La tensione indo-pakistana si inserisce in un contesto più ampio: quello della nuova geopolitica asiatica, sempre più segnata dall’ascesa di strutture multilaterali alternative all’Occidente. La recente 24ª riunione della Shanghai Cooperation Organization (SCO) a Tianjin ha rilanciato l’integrazione regionale tra Cina, India, Pakistan, Russia e le ex repubbliche sovietiche dell’Asia Centrale. Il summit ha portato alla nascita della SCO Development Bank, modellata sulla linea della Nuova Banca di Sviluppo dei BRICS, e ha promosso una cooperazione rafforzata su intelligenza artificiale, spazio e cybersicurezza. Xi Jinping ha parlato apertamente di un "nuovo ordine globale multipolare", con Putin che ha definito la SCO come un “modello di multilateralismo genuino, alternativo alla NATO e alle strutture euro-atlantiche”.
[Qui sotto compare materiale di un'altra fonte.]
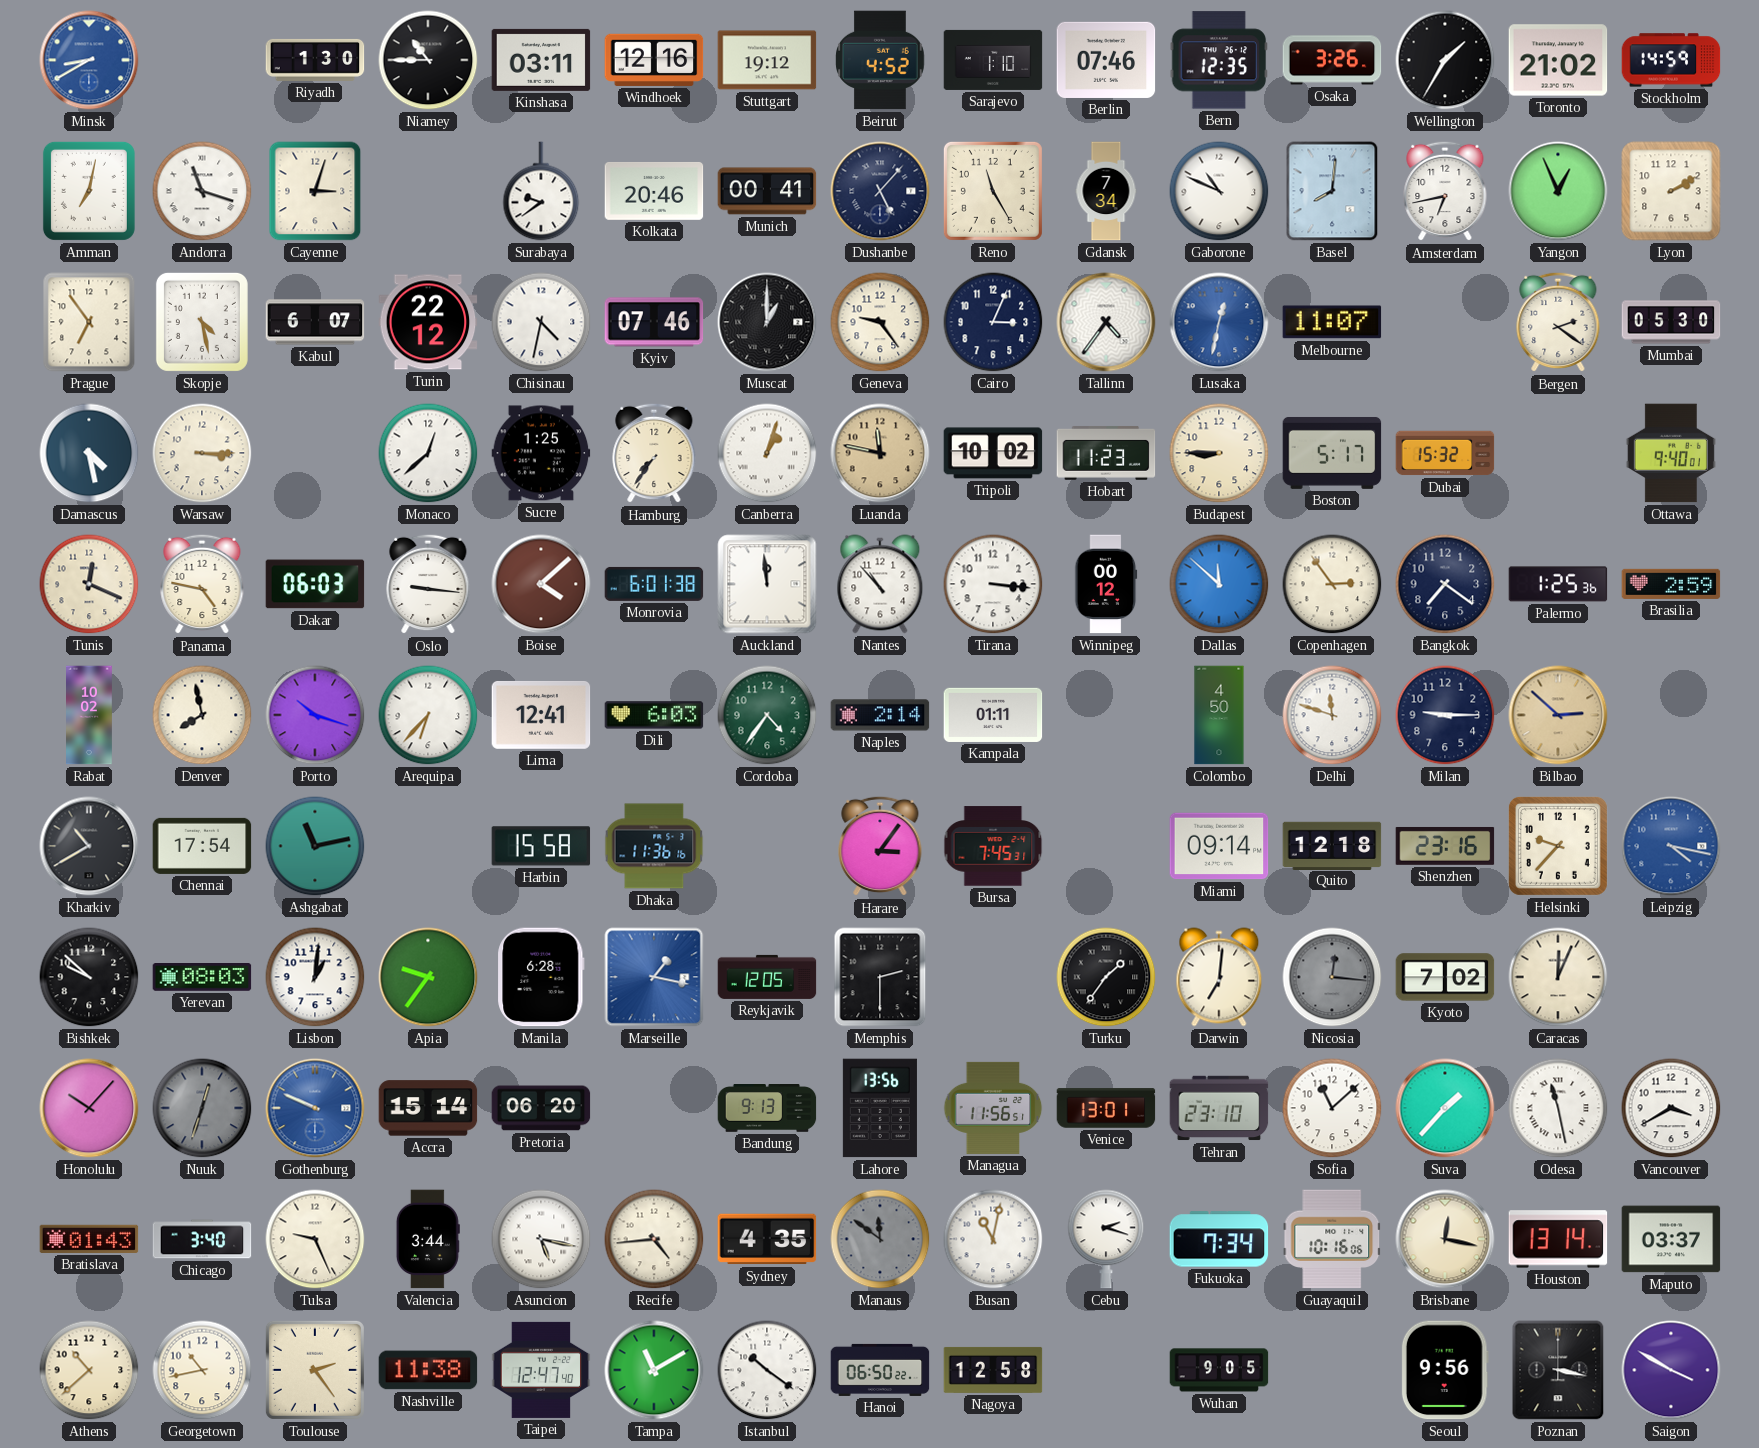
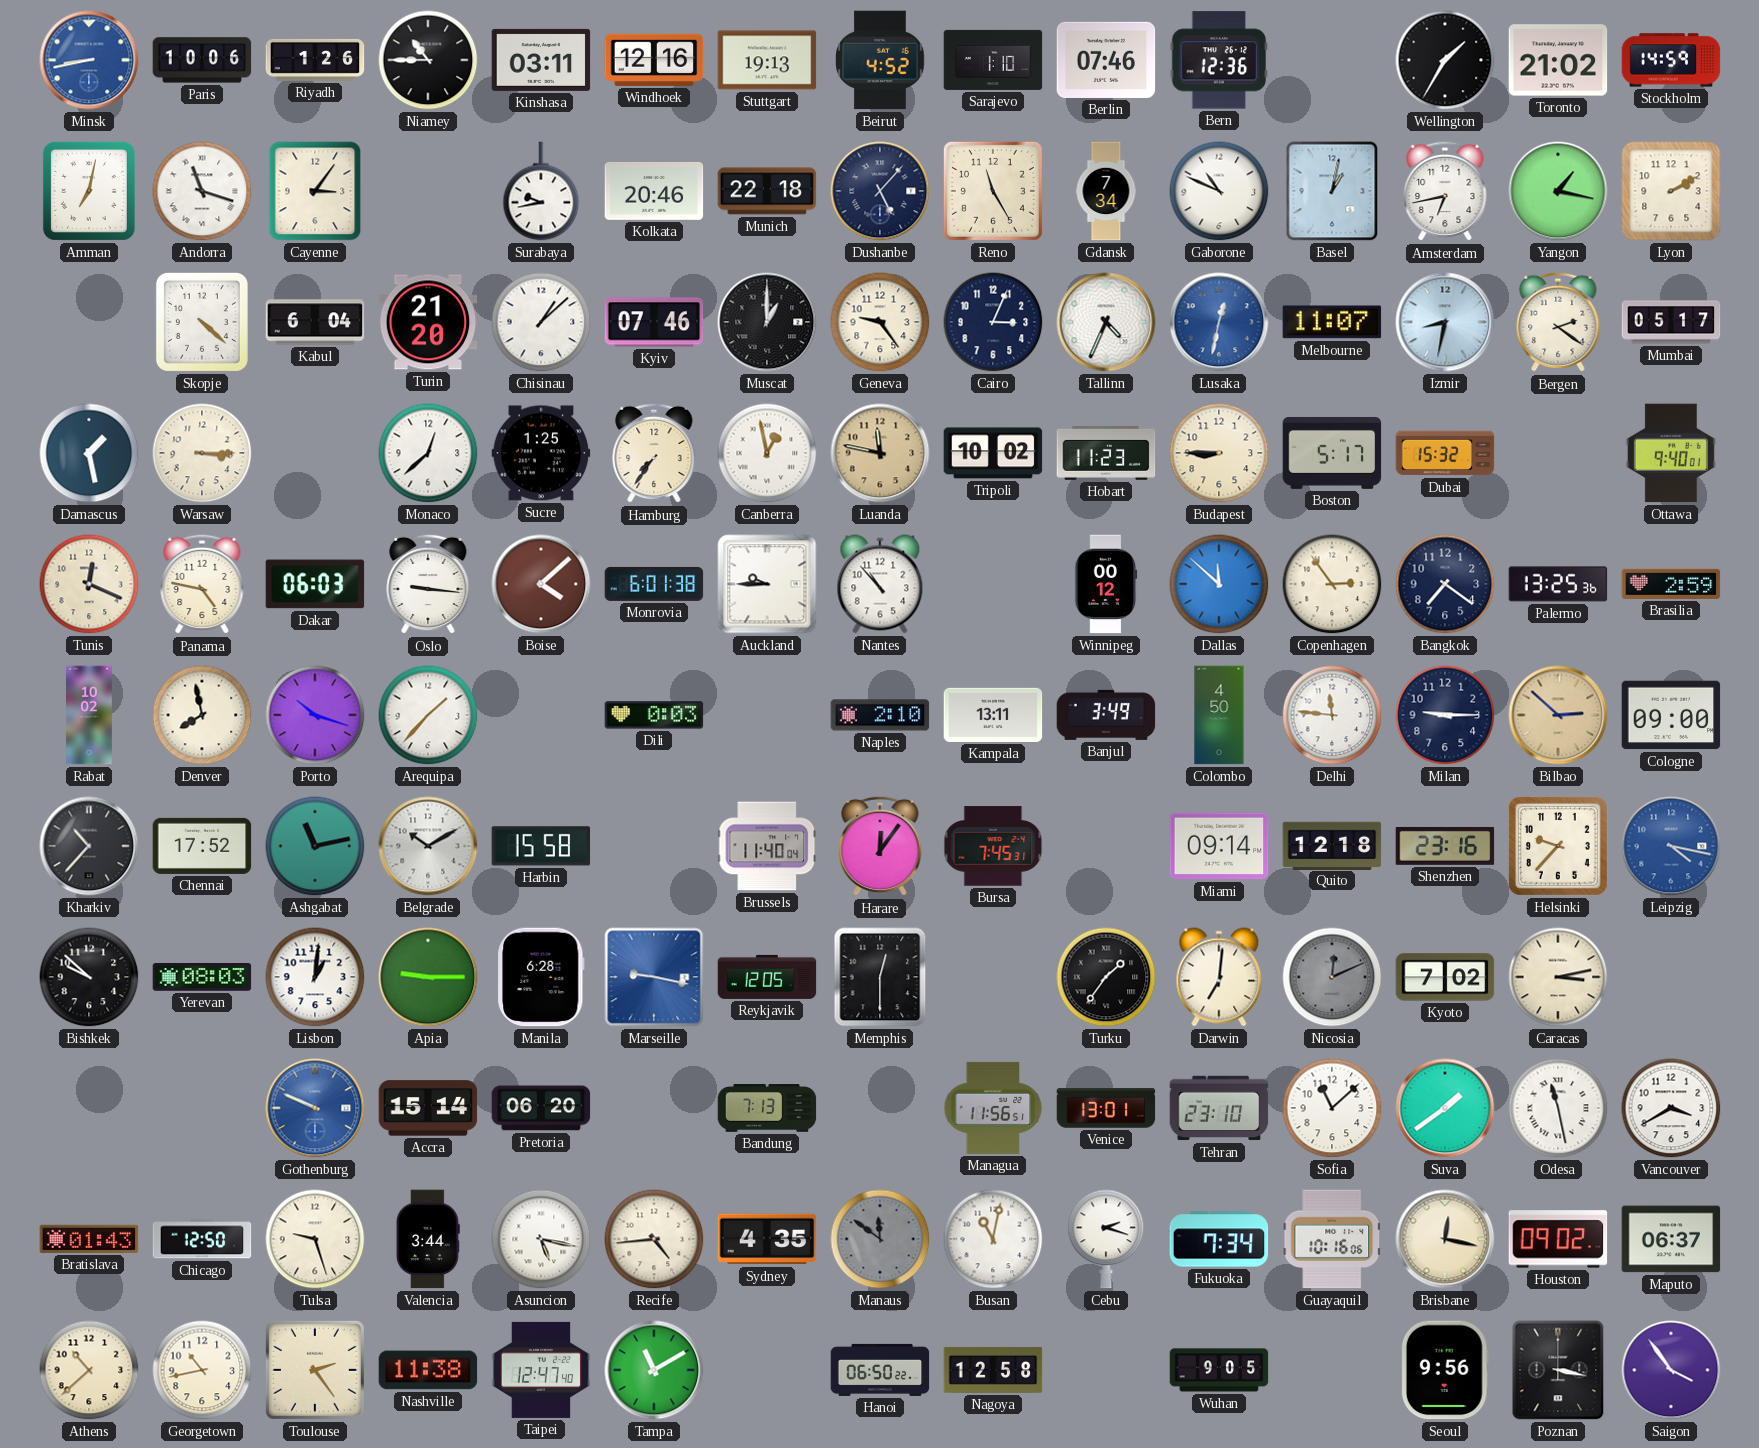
Minsk: 8:40 -> 8:43
Paris: none -> 10:06
Riyadh: 1:30 -> 1:26
Stuttgart: 19:12 -> 19:13
Bern: 12:35 -> 12:36
Osaka: 3:26 -> none
Cayenne: 3:03 -> 3:06
Surabaya: 9:39 -> 9:43
Munich: 00:41 -> 22:18
Basel: 8:01 -> 1:02
Yangon: 12:56 -> 1:17
Prague: 6:54 -> none
Skopje: 4:28 -> 4:22
Kabul: 6:07 -> 6:04
Turin: 22:12 -> 21:20
Chisinau: 4:32 -> 1:08
Tallinn: 4:36 -> 4:34
Izmir: none -> 8:32
Mumbai: 05:30 -> 05:17
Damascus: 4:28 -> 1:28
Canberra: 1:03 -> 12:58
Auckland: 11:59 -> 9:45
Tirana: 3:16 -> none
Palermo: 1:25 -> 13:25
Arequipa: 6:37 -> 1:37
Lima: 12:41 -> none
Dili: 6:03 -> 0:03
Cordoba: 4:36 -> none
Naples: 2:14 -> 2:10
Kampala: 01:11 -> 13:11
Banjul: none -> 3:49
Delhi: 11:48 -> 11:46
Cologne: none -> 09:00
Kharkiv: 10:40 -> 10:37
Chennai: 17:54 -> 17:52
Belgrade: none -> 10:10
Dhaka: 11:36 -> none
Brussels: none -> 11:40
Harare: 3:06 -> 12:06
Apia: 9:36 -> 9:15
Marseille: 1:17 -> 9:17
Memphis: 2:30 -> 12:30
Nicosia: 12:16 -> 12:11
Caracas: 12:04 -> 3:13
Honolulu: 10:07 -> none
Nuuk: 12:33 -> none
Bandung: 9:13 -> 7:13
Lahore: 13:56 -> none
Suva: 1:37 -> 1:39
Chicago: 3:40 -> 12:50
Tulsa: 9:26 -> 9:27
Houston: 13:14 -> 09:02
Maputo: 03:37 -> 06:37
Istanbul: 10:21 -> none
Saigon: 3:50 -> 3:54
India tra due fuochi: cooperazione e competizione

La posizione dell’India resta ambigua: da un lato partecipa attivamente alla SCO, condividendone alcuni obiettivi, soprattutto economici; dall’altro resta vicina all’Occidente sul piano strategico, membro del Quad insieme a USA, Giappone e Australia, e sempre più coinvolta nella contenzione della Cina nel Pacifico.Nel contesto attuale, l’India è sia ago della bilancia che potenziale detonatore. La sua crescente assertività in Kashmir, l’abolizione dell’autonomia locale, il nazionalismo del Bharatiya Janata Party (BJP) e la competizione interna con la Cina per l’egemonia asiatica la spingono a una politica estera muscolare, che però potrebbe rivelarsi controproducente.
Tra guerra permanente e ordine emergente

Il conflitto in Kashmir non è solo una questione locale: è il simbolo della fragilità dell’ordine internazionale in Asia. Un conflitto mai risolto, congelato da decenni ma capace di degenerare in pochi giorni, specie in un’epoca di conflitti ibridi, narrative contrapposte e strumentalizzazione identitaria. La SCO tenta di proporsi come piattaforma alternativa a Washington e Bruxelles, ma la rivalità tra i suoi stessi membri, come India e Pakistan, ne limita l’efficacia. Finché le crisi regionali come quella del Kashmir non verranno affrontate con serietà, diplomazia multilaterale e garanzie internazionali, resteremo nel limbo pericoloso dell’equilibrio instabile.